▶ Directions
Gather every line of the material below that contains the string "main". Case counts.

▶ Extracted material
────────

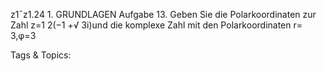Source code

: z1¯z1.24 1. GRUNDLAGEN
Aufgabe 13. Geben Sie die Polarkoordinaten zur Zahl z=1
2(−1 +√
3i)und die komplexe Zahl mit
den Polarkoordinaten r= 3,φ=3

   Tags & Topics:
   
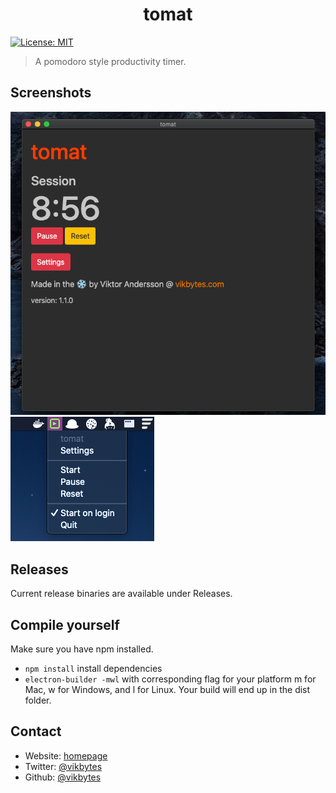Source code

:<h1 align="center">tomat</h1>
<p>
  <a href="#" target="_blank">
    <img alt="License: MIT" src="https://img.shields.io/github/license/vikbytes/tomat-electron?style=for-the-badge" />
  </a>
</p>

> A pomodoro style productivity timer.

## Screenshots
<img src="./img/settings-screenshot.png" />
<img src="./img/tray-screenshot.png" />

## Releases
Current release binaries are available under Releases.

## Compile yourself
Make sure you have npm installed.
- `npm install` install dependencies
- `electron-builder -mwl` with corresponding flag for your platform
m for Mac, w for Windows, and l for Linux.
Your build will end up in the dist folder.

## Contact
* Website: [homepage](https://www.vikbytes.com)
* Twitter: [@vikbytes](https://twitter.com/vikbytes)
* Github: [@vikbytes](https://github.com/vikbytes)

────────

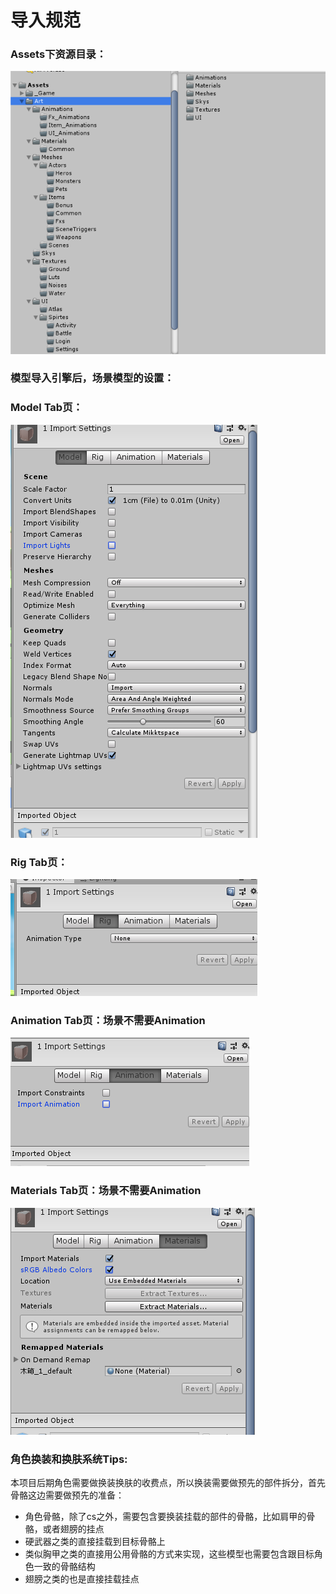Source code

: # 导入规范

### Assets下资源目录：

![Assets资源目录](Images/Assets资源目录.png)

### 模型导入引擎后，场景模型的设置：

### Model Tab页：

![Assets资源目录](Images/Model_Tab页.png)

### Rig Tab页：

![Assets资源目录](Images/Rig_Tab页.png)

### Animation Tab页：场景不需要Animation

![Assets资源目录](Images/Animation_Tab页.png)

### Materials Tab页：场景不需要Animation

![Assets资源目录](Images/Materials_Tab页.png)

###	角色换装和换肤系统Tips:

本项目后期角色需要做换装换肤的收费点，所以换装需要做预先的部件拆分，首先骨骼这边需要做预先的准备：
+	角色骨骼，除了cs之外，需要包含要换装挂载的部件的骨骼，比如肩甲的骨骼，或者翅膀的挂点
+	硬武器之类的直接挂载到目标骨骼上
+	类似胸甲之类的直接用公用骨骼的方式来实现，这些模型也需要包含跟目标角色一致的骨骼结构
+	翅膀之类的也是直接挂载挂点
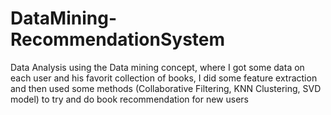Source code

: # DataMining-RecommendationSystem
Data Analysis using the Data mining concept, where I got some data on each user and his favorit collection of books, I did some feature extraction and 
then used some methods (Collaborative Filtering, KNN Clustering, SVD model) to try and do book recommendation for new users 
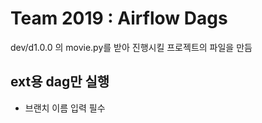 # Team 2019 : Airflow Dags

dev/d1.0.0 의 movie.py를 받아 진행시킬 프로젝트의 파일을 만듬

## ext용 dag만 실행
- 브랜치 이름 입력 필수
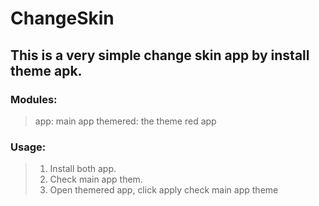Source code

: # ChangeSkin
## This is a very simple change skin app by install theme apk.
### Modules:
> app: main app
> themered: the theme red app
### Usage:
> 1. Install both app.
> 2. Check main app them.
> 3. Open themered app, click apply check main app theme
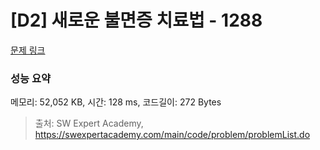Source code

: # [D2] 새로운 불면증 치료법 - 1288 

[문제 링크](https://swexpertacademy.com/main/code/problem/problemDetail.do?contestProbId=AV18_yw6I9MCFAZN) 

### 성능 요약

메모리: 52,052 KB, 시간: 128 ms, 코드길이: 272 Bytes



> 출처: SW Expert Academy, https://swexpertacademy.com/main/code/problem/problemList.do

────────

▶ Response area
> app: main app
> 2. Check main app them.
> 3. Open themered app, click apply check main app theme
[문제 링크](https://swexpertacademy.com/main/code/problem/problemDetail.do?contestProbId=AV18_yw6I9MCFAZN) 
> 출처: SW Expert Academy, https://swexpertacademy.com/main/code/problem/problemList.do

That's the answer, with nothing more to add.